PROVIDED DATA: Begin

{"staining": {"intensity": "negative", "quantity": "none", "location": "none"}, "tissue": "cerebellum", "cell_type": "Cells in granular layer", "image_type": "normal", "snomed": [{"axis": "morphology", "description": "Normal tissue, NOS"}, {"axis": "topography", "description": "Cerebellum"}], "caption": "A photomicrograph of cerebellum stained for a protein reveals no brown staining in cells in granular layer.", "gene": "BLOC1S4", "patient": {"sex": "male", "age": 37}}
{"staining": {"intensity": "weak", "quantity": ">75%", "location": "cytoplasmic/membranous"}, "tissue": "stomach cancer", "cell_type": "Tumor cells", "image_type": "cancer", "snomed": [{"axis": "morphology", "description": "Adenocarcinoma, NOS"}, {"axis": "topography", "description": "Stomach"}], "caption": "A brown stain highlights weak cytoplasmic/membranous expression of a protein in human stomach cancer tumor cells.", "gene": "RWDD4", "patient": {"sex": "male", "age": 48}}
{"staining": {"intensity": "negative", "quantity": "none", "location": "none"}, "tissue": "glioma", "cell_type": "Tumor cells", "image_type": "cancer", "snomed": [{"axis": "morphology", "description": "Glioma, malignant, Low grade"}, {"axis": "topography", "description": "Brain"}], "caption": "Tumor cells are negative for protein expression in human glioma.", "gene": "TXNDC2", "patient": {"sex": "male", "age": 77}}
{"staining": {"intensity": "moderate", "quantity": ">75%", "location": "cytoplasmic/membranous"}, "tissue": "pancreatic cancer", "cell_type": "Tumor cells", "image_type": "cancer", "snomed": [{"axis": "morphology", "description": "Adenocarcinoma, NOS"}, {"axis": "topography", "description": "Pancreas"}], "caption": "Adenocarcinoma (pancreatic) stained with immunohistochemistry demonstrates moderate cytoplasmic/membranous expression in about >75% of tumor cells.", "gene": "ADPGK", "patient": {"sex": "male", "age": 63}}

PROVIDED DATA: End

__DIRECTIONS__
Write the line containing "brown stain highlights" and all the lines after it out again, word for word, through the end of the material, and nothing besides.

__RESPONSE TO THE TASK__
{"staining": {"intensity": "weak", "quantity": ">75%", "location": "cytoplasmic/membranous"}, "tissue": "stomach cancer", "cell_type": "Tumor cells", "image_type": "cancer", "snomed": [{"axis": "morphology", "description": "Adenocarcinoma, NOS"}, {"axis": "topography", "description": "Stomach"}], "caption": "A brown stain highlights weak cytoplasmic/membranous expression of a protein in human stomach cancer tumor cells.", "gene": "RWDD4", "patient": {"sex": "male", "age": 48}}
{"staining": {"intensity": "negative", "quantity": "none", "location": "none"}, "tissue": "glioma", "cell_type": "Tumor cells", "image_type": "cancer", "snomed": [{"axis": "morphology", "description": "Glioma, malignant, Low grade"}, {"axis": "topography", "description": "Brain"}], "caption": "Tumor cells are negative for protein expression in human glioma.", "gene": "TXNDC2", "patient": {"sex": "male", "age": 77}}
{"staining": {"intensity": "moderate", "quantity": ">75%", "location": "cytoplasmic/membranous"}, "tissue": "pancreatic cancer", "cell_type": "Tumor cells", "image_type": "cancer", "snomed": [{"axis": "morphology", "description": "Adenocarcinoma, NOS"}, {"axis": "topography", "description": "Pancreas"}], "caption": "Adenocarcinoma (pancreatic) stained with immunohistochemistry demonstrates moderate cytoplasmic/membranous expression in about >75% of tumor cells.", "gene": "ADPGK", "patient": {"sex": "male", "age": 63}}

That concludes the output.